Thurs 30th Aug.
The longest day on the bike.
I left my spot behind the residential area early, not to cause any alarm or arouse suspicion. It was one of my earliest starts yet at 7am and needed to be as I had a long day ahead. I saw the only thing I wanted to see at the start of the day, a bakery, my new morning regime. I ordered a white coffee and two treats, one for now and one for later. One was called ‘Bienenstich’ and was a soft pastry, a sausage roll-type shape, with cold cream inside, sugar glaze on top with chopped almonds. It was very dense and filled a sizeable hole, which with coffee made the perfect start for the day.
I had become increasingly tired over the last few days, I was always a bit tired with the bike and camping, but yesterday I pushed into a deeper darker realm. I know I was an inch away from getting ill, I made sure to watch what I eat and made an effort to give my body the things it needs to help fight while it’s low. I knew sleep would help cure this too, which I would have again in Berlin.
I was all charged up for the day ahead, I knew I wouldn’t get to Berlin, but I wanted to get as close as possible and was revved up for the day. Now that I knew I had come so far, I was running on pure adrenaline for Berlin. I could feel I close I was and it felt amazing. It was nearly a year ago to the day that I first conceived the trip, to cycle from Barcelona to Berlin and how it grew since then. Now I was a day and just over 100km away, it felt like I was racing there the whole day.

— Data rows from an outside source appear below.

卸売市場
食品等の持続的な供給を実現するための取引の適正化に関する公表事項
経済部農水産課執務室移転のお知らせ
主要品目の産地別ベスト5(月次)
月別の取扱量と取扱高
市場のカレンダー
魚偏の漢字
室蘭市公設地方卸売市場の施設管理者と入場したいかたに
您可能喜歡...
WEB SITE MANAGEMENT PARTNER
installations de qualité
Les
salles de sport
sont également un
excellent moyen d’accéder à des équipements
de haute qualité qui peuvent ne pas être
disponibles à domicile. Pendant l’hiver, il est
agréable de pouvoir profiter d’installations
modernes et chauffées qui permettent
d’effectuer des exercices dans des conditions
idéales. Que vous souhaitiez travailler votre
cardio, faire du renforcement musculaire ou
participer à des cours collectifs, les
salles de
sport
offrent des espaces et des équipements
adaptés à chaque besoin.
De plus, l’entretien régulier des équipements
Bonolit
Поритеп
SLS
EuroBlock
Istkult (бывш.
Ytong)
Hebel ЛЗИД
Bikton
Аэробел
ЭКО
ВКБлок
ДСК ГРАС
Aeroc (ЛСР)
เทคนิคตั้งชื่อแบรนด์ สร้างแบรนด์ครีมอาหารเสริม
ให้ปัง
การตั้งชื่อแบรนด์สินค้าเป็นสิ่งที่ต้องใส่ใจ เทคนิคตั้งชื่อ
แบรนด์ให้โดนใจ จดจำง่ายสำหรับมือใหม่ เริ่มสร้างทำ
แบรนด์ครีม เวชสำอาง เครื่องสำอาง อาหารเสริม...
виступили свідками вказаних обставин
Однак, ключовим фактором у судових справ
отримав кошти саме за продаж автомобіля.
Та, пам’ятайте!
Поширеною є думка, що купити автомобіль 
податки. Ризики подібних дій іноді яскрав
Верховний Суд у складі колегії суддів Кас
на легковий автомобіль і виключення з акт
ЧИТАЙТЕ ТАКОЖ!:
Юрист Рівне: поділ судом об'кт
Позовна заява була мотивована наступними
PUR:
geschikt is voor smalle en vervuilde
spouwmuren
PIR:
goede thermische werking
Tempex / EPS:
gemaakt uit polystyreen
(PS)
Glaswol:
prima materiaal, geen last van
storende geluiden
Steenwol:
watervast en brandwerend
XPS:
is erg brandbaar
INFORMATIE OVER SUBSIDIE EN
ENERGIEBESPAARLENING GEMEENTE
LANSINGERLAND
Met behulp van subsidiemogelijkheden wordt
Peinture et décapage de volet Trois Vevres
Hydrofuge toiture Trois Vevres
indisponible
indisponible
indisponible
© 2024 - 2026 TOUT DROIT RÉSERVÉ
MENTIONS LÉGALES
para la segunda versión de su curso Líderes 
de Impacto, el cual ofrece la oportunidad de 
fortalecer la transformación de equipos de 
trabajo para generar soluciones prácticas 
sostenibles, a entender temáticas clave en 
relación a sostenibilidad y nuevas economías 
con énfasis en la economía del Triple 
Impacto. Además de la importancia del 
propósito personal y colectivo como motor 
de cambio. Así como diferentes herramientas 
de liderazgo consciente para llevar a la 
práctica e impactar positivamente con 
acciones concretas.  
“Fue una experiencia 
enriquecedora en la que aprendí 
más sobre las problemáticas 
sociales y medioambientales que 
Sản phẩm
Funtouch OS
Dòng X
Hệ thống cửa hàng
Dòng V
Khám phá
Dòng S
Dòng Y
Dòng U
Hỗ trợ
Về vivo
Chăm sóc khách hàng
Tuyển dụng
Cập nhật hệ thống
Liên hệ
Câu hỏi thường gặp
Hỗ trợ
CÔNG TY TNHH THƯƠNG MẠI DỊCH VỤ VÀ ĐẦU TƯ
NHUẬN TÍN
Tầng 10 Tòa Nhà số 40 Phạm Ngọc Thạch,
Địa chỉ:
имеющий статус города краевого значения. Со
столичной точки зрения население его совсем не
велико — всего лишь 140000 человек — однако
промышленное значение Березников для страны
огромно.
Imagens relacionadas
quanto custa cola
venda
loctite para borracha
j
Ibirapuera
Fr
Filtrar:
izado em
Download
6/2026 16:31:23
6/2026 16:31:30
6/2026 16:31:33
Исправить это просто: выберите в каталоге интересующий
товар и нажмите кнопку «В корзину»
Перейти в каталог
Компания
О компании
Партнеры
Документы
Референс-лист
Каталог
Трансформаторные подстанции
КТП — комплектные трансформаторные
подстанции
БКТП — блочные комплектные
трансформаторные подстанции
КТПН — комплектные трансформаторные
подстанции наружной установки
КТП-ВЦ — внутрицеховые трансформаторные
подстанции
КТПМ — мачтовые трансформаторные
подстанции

Something I haven’t written about is the feeling of warming up and then keeping a good rhythm and consistent strong pace. It takes about an hour and a half sometimes, maybe two hours of riding, until your fully warmed up and then it feels really good. Just riding a pace of around 22kph without stopping for as long as possible. That’s what gets the distance done. If I go much faster I burn out after an hour and much slower isn’t enough to get into this trance-like zone. When you get it right it’s like meditating, you get into a head space that feels good and you’re able to stay there for some time.
One of the first areas I cycled through was a forest full of big green trees thirty feet high. I don’t know what it was about the forests I’d been through, but they always felt like they provided company, at least something to look at. After I was through the forest, it was all flat roads and fields again. I was bored and tired, but I didn’t mind as I was so close to my goal. I saw the first sign for Berlin around midday. 101km. Not bad.
The terrain stayed the same, one long road going through fields, upon fields. Often when I passed the outskirts of a city, there was a cycle lane, but other than that there were no lanes out here which was unusual for Germany.
I pushed on and did my best to maintain the pace, but struggled after several hours. The fact I was close was comforting, but I was still miles away. I got into a town (possibly Herzberg) and stopped for my second German staple. Another kebab. This was run by a mother and daughter and maintained the high standards of the previous two. The meat was well cooked and lean for a kebab and there was loads of veg. I ate everything and took the time to let it go down, although I never gave food enough time when I was riding. I always got too impatient and started cycling after about twelve minutes.
For the rest of the day, I pushed on and cycled at the best pace I could. At one point, I found myself on a highway. I was annoyed at how often this happened, you never got a sign, you would follow the road you were on and end up on a road, as roads are built for cars, there wasn’t always consideration for cross-country cyclists, and understandably so. But it was unusual for Germany. I had to stay on the highway for quite a while but got off as soon as I could. Now that I was in Germany again, I had been using the GPS, but with no way to charge it, I had to be very selective.
It was getting late, I got off the road and ended up in a small, quiet town. I started looking for a spot to camp, but spotted a restaurant with beer umbrellas outside. ‘Why not’ I though, I’d earned it and I wouldn’t be long. I had half a litre of their Weizenbier (wheat beer, my favourite type), drank it quickly and had to wait around to pay the waiter.
Within about two minutes of being on the bike, I found one of the perfect spots to camp in the entire trip. It was like I was rewarded for the long day. The path off the road was easy and no cars were around. I pushed further into the woods out of site and set up. The ground was soft, so I knew I would sleep well.
I was close to a town called Trebbin. I looked it up in Berlin and my overall distance for the day was 135km. Not world-record breaking by any means, but it was by far the longest day of the trip.